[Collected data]
--------------------

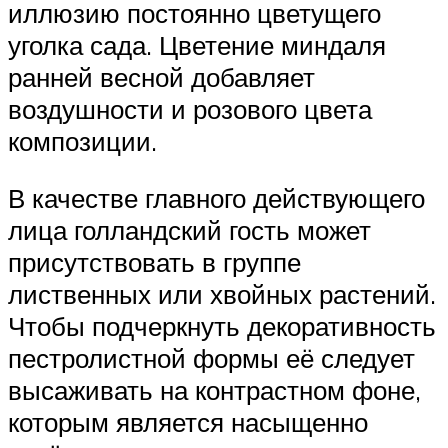
иллюзию постоянно цветущего
уголка сада. Цветение миндаля
ранней весной добавляет
воздушности и розового цвета
композиции.
В качестве главного действующего
лица голландский гость может
присутствовать в группе
лиственных или хвойных растений.
Чтобы подчеркнуть декоративность
пестролистной формы её следует
высаживать на контрастном фоне,
которым является насыщенно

--------------------

• [EXERCISE DESCRIPTION] In the lines above, swap "миндаля" for "сирени" and keep everything else the same. Write the lines out again without the pictures.

• [YOUR SOLUTION]
иллюзию постоянно цветущего
уголка сада. Цветение сирени
ранней весной добавляет
воздушности и розового цвета
композиции.
В качестве главного действующего
лица голландский гость может
присутствовать в группе
лиственных или хвойных растений.
Чтобы подчеркнуть декоративность
пестролистной формы её следует
высаживать на контрастном фоне,
которым является насыщенно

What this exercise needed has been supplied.